We also need at least 2-3 starting/rotational D-lineman, preferably not overly expensive (perhaps guys like D.J. Reader, Javon Hargrave, Jarran Reed, etc.). We probably need at least one splashy signing here—let’s dare to dream for Chris Jones as the big-ticket item. He’d make a great anchor for a hugely upgraded D-line. Add a partner for Hicks like Joe Schobert or Cory Littleton and we’re in business. (Note that I’m not worrying much about the secondary in this, but that I *am* keeping Patrick Peterson and that he plays like the PP7 of old.)
Do we have the money/draft capital for this? Fantasyland doesn’t have a capologist, unfortunately. But this defense is in bad shape, talent-wise, and this team isn’t becoming a playoff threat without making a big free agent splash or three. But if we can land, say, Jones, Reed, Judon, and Littleton while plugging other holes with lower-tier FAs and middle-round picks, this defense could quickly become an above-average unit. That sounds like a lot, yes, but the specific players/cap figures isn’t important for this exercise—what is important is that a lot is going to have to change on defense to help fuel a rapid ascent to championship contention. But even continued growth by the offense and massive improvement from the defense wouldn’t likely be enough.
A Little Help from Your Foes
Win or lose Sunday (and hopefully it’s the latter), the 49ers will open 2020 as a Super Bowl favorite—and they’ll obviously be the NFC West favorite. If the Cardinals are going to make it to the Super Bowl next season, they’re going to have to go through the Niners. Not to mention the Seahawks, who were nearly as good this season.
What about the other NFC West team? Oh, right, the Rams—the NFC champion last season and presumptive NFC West favorite going into 2019. Things didn’t quite work out the way Sean McVay and Co. hoped this season, allowing the Niners to pass them, which should give Cardinals fans hope. As the Rams showed, teams like the 49ers (and Seahawks) are guaranteed nothing next season. If the Niners falter, it could be the Cardinals’ gain.
Even then, we’d likely need another contender or two to stumble—just like the Cowboys in the regular season and the Saints in the playoffs this season, which made the Niners’ path to Miami much easier. Even the Chiefs dodged a bullet when the #1 seed Ravens were upset by the Titans. The road to the Super Bowl is paved with talent, determination, perseverance… and luck. The Cardinals would need more than most next season, but the NFL is a strange league.
So there you have it: the basic outline for the Cardinals to pull off an unbelievable turnaround and make it back to the Super Bowl. It wouldn’t take much, really—just an MVP-type season from our 2nd-year QB, finding a true, game-changing WR1, solidifying the O-line, signing or drafting a half-dozen new above-average starters on defense, and hoping that several teams in front of us stumble. Easy, right?
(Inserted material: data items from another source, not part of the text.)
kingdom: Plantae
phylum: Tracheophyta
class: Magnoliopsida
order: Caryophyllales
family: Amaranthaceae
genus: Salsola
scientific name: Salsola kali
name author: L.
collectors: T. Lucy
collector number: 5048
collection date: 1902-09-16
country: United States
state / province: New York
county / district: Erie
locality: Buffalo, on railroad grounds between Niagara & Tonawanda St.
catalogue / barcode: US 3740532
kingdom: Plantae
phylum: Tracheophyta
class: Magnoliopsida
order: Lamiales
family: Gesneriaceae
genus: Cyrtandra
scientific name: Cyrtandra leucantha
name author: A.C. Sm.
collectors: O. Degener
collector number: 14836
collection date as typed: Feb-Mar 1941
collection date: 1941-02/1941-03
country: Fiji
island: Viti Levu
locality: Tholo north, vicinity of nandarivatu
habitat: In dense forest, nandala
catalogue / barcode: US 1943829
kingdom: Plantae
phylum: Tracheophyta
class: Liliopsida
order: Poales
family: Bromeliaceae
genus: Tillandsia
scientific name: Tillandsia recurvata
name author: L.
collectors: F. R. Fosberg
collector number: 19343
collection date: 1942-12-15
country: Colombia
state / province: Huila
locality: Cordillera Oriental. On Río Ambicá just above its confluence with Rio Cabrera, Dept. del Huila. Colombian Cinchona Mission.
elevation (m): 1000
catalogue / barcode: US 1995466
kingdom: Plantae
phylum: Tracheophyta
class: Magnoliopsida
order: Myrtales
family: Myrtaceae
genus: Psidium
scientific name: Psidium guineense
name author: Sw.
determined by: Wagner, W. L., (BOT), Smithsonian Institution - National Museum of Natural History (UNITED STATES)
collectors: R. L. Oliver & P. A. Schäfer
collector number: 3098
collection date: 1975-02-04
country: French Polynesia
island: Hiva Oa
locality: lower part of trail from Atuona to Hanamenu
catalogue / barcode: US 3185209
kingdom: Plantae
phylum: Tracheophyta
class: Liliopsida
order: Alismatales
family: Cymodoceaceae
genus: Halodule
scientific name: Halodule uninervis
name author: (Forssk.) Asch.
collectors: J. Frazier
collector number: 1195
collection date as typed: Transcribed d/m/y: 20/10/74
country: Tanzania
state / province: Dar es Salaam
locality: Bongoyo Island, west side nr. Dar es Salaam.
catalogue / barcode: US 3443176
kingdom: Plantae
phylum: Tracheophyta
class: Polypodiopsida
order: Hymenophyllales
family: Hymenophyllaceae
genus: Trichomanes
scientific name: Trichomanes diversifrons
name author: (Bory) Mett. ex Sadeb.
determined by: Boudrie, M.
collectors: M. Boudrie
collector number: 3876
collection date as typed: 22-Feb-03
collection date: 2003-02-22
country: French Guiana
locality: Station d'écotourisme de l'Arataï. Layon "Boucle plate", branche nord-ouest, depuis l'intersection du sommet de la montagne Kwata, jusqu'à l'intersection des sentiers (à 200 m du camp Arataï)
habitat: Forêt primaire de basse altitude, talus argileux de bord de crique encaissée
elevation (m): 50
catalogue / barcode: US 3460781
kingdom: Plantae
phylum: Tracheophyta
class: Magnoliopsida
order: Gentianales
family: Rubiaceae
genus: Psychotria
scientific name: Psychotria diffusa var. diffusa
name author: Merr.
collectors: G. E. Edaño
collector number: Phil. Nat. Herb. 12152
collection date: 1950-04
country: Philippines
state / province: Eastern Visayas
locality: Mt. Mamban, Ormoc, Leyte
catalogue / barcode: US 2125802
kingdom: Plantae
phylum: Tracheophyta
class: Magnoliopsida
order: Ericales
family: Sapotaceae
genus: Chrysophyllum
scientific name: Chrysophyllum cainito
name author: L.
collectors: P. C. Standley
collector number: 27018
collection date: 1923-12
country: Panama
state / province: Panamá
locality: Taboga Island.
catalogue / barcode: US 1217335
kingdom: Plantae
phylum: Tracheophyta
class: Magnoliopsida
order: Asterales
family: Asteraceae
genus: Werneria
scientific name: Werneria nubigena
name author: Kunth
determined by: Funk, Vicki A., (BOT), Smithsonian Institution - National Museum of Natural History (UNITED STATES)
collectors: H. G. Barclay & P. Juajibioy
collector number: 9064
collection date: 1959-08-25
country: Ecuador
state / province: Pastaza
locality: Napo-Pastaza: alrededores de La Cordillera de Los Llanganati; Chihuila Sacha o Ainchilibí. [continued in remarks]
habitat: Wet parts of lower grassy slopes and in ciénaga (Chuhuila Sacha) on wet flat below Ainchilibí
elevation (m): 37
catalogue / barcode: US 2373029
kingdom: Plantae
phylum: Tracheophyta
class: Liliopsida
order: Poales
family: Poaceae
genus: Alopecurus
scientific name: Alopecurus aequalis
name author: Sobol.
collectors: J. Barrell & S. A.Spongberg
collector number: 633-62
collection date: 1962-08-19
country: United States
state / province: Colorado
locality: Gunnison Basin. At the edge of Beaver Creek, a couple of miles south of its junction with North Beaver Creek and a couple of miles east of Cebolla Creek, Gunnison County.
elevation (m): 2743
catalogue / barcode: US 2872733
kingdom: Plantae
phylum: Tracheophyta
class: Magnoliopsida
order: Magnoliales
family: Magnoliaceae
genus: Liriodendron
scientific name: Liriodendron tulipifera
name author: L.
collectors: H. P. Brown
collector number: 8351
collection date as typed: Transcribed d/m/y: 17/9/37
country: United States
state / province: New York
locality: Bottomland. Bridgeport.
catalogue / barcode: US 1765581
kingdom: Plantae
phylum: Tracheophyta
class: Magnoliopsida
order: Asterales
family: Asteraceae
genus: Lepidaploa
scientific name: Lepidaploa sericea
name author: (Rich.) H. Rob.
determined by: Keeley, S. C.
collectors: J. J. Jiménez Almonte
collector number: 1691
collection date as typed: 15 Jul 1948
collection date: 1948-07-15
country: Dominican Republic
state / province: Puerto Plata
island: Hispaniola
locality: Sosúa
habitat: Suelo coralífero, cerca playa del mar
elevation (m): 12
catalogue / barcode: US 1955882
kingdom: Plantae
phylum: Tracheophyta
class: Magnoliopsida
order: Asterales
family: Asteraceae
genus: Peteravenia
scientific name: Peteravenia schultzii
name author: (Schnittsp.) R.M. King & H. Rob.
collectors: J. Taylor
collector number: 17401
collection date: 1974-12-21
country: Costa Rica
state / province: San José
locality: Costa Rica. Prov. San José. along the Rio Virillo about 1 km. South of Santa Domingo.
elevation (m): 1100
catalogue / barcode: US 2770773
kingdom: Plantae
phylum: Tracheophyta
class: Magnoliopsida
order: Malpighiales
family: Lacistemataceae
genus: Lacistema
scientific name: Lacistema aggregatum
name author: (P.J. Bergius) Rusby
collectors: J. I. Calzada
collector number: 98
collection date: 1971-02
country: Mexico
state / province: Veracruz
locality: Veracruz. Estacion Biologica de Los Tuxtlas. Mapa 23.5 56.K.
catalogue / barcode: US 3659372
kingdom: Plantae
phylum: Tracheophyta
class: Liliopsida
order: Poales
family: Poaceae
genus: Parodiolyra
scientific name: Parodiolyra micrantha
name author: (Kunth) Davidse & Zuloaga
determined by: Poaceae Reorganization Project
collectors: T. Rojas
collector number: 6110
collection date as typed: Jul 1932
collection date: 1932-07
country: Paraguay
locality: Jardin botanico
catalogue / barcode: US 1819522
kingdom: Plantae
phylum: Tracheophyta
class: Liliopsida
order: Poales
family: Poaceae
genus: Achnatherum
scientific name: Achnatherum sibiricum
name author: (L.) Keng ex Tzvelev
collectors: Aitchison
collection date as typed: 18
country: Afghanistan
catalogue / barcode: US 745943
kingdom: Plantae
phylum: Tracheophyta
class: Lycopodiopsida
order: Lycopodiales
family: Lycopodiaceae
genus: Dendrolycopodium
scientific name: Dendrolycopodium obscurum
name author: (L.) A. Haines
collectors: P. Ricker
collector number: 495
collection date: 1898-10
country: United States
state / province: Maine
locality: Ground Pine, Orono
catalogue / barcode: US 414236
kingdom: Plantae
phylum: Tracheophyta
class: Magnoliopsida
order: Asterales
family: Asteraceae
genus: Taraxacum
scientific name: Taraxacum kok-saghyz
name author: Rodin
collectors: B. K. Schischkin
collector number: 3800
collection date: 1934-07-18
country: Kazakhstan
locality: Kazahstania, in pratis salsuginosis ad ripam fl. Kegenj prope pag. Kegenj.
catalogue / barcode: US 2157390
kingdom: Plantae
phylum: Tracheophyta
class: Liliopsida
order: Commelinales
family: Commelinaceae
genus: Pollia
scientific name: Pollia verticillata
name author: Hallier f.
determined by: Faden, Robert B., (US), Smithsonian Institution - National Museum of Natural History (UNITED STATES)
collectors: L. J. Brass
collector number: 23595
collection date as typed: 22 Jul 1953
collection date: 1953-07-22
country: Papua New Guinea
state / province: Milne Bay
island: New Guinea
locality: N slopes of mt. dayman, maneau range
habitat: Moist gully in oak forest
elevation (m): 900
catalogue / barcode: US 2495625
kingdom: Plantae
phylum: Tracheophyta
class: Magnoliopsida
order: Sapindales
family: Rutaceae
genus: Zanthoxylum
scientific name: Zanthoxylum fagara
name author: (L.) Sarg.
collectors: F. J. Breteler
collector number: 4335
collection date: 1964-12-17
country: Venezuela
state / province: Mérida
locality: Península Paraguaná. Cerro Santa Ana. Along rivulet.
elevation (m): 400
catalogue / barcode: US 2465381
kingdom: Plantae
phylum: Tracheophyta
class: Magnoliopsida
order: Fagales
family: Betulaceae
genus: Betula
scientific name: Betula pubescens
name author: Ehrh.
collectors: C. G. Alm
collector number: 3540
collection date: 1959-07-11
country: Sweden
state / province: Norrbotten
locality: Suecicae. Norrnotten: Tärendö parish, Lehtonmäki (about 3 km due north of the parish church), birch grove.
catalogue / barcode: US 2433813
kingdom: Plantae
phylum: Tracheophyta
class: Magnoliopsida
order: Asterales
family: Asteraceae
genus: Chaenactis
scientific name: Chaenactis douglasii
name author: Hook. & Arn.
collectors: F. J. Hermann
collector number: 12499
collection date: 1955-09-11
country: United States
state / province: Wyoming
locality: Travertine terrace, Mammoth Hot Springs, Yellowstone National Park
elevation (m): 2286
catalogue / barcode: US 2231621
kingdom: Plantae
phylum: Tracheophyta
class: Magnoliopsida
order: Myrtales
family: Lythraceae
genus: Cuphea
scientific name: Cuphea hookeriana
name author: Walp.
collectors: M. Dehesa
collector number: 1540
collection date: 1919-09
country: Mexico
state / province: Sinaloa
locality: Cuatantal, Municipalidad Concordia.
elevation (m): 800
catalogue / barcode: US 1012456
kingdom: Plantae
Sarcasm aside, even the most optimistic 49ers fans couldn’t have reasonably predicted their 2019 season. They were coming off a 4-12 debacle with their QB returning from a torn ACL, nothing but question marks at the skill positions, a former rival at CB coming off an Achilles tear, and an unstoppable-seeming Rams team atop the division. But everything that they needed to happen, happened for them. The NFL is tricky like that sometimes.
It’s a lot to hope for, but maybe the cards will fall into place for us next season. And, hey, it’s free to dream, right?